Governo e sindicatos médicos reúnem-se para tentar chegar a acordo
Os sindicatos médicos estão dispostos a chegar a acordo, desde que o Governo melhore as propostas apresentadas durante a reunião. A Federação Nacional dos Médicos afirma que o acordo só não acontecerá se o Governo não tiver vontade política para alcançá-lo.

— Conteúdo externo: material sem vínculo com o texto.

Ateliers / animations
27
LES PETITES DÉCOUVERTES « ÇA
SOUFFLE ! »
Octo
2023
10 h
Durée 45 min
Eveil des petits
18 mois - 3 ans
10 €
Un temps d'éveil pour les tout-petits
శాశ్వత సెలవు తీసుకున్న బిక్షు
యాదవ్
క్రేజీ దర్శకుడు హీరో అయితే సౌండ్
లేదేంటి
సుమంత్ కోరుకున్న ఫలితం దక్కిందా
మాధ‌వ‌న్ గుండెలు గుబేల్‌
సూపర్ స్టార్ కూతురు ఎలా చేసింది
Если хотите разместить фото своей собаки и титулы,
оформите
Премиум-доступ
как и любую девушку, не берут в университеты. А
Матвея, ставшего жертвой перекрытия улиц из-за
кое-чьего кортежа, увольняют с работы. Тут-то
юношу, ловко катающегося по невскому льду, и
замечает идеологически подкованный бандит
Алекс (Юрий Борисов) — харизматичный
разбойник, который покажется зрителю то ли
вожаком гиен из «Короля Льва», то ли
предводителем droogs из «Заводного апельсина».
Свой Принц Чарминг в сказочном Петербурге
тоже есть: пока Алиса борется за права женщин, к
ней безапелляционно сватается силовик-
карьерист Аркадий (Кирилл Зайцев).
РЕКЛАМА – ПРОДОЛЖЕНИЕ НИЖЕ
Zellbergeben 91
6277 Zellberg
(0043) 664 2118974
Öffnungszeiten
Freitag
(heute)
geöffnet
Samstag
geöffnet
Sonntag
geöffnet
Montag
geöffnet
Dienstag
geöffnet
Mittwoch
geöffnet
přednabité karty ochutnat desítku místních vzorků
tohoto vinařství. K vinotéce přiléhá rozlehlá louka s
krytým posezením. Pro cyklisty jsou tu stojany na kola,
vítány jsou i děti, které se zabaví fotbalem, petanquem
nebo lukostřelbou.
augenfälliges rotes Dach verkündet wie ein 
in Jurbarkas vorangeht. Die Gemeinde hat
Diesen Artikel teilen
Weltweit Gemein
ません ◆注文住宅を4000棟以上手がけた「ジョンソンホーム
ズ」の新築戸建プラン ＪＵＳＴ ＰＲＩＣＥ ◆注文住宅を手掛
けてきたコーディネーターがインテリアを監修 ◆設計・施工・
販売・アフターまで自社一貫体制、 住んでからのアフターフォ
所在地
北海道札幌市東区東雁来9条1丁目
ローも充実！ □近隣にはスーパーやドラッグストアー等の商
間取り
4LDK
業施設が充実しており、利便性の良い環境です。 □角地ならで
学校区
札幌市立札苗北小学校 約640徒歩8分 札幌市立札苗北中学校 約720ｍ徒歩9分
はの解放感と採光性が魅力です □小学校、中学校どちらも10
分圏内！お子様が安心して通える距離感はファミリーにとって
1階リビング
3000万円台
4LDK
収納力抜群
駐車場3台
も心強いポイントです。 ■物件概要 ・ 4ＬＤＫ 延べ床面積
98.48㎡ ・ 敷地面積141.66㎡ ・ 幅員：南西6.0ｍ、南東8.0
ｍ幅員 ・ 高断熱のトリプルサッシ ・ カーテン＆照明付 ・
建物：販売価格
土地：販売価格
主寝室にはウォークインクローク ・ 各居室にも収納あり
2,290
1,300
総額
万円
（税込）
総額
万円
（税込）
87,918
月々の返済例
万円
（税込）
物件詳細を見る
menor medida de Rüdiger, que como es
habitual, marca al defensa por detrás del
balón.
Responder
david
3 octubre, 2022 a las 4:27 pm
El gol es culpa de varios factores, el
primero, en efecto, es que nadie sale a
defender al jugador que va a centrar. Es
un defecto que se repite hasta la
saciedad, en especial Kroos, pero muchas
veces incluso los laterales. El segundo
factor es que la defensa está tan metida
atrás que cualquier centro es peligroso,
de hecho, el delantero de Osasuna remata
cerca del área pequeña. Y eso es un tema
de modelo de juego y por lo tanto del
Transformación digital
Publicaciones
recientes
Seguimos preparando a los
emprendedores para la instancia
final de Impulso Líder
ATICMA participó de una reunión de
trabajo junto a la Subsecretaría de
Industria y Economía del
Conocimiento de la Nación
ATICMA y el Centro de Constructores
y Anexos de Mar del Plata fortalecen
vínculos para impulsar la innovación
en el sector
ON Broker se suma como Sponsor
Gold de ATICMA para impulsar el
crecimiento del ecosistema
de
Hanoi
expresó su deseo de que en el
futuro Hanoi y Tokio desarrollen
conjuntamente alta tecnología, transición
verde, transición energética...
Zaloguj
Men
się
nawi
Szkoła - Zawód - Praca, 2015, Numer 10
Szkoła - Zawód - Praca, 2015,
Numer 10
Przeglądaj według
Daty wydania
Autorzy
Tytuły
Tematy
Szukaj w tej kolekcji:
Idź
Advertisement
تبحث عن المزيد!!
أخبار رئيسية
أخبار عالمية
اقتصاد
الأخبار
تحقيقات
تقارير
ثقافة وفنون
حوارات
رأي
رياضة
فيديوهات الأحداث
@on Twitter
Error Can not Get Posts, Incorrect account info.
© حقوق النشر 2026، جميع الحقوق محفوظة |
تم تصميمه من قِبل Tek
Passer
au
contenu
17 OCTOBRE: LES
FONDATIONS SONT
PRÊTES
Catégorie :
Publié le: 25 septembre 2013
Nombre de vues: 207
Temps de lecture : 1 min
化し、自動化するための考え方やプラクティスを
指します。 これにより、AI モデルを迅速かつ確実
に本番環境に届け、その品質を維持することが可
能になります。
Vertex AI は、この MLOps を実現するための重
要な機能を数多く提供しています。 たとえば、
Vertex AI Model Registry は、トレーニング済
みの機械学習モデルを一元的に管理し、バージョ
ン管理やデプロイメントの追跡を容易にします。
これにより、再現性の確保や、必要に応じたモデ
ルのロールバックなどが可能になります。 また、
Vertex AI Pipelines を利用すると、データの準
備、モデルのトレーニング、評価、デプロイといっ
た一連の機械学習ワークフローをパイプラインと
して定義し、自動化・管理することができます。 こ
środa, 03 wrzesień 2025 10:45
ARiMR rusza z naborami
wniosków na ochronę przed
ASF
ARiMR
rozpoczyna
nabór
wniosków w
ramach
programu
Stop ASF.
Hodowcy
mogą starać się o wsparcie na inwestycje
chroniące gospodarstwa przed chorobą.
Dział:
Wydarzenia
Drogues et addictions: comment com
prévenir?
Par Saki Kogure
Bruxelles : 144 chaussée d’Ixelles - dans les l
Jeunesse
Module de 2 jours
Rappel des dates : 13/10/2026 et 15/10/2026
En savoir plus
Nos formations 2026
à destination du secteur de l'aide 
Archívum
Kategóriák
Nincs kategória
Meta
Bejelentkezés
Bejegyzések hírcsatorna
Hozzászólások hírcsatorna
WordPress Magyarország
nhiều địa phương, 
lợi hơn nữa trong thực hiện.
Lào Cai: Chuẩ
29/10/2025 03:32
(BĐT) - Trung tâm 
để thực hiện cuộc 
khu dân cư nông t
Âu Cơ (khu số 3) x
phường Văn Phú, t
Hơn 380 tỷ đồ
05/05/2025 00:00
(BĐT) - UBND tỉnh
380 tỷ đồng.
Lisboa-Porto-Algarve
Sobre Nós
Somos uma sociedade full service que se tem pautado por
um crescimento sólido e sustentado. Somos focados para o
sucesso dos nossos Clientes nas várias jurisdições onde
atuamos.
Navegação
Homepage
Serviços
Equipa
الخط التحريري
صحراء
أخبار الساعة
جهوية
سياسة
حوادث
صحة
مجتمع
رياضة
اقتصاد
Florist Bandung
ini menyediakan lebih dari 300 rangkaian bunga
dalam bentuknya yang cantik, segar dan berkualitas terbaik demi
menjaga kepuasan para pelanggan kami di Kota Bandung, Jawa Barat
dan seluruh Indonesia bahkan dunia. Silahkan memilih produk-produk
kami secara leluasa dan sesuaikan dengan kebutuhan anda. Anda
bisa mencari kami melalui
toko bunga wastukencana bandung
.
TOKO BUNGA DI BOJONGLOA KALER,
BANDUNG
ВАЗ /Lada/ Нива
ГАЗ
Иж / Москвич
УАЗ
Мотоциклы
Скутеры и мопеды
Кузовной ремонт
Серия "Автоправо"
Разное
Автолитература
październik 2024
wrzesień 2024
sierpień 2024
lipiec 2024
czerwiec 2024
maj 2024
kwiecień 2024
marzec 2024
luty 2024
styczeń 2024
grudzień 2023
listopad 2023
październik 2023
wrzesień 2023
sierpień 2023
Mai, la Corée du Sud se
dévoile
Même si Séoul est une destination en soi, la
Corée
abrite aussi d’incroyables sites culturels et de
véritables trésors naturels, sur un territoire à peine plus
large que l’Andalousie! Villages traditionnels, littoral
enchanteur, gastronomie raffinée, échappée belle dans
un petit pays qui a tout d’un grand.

Os sindicatos médicos ponderavam assinar uma contraproposta pronta, mas receberam do Governo apenas um princípio de acordo que não aborda as situações necessárias para os médicos no Serviço Nacional de Saúde (SNS). O Governo propõe um processo de redução das horas de serviço e horas feitas nas urgências, mas os sindicatos consideram a proposta inaceitável, já que não aborda a questão dos salários. A redução dos horários foi aceita pelo Governo, mas as circunstâncias concretas, segundo o Sindicato Independente dos Médicos (SIM), não fazem sentido. O SIM alerta que a situação poderá piorar caso o Governo não tome medidas para melhorar a situação. O SIM enfatiza que é responsabilidade do Governo falar sobre a diminuição da capacidade do SNS, uma vez que está no poder há oito anos. O sindicato defende uma contraproposta que permita a contratação de mais médicos, a redução da carga de trabalho e a melhoria das condições de saúde. As negociações entre o Ministério da Saúde e os sindicatos médicos começaram em 2022, mas a falta de acordo tem levado a greves e declarações de escusa ao trabalho extraordinário, o que tem causado constrangimentos e o encerramento de serviços de urgência em hospitais de todo o país. O diretor executivo do SNS, Fernando Araújo, alerta que, se não houver acordo, novembro poderá ser o pior mês em 44 anos de existência do SNS.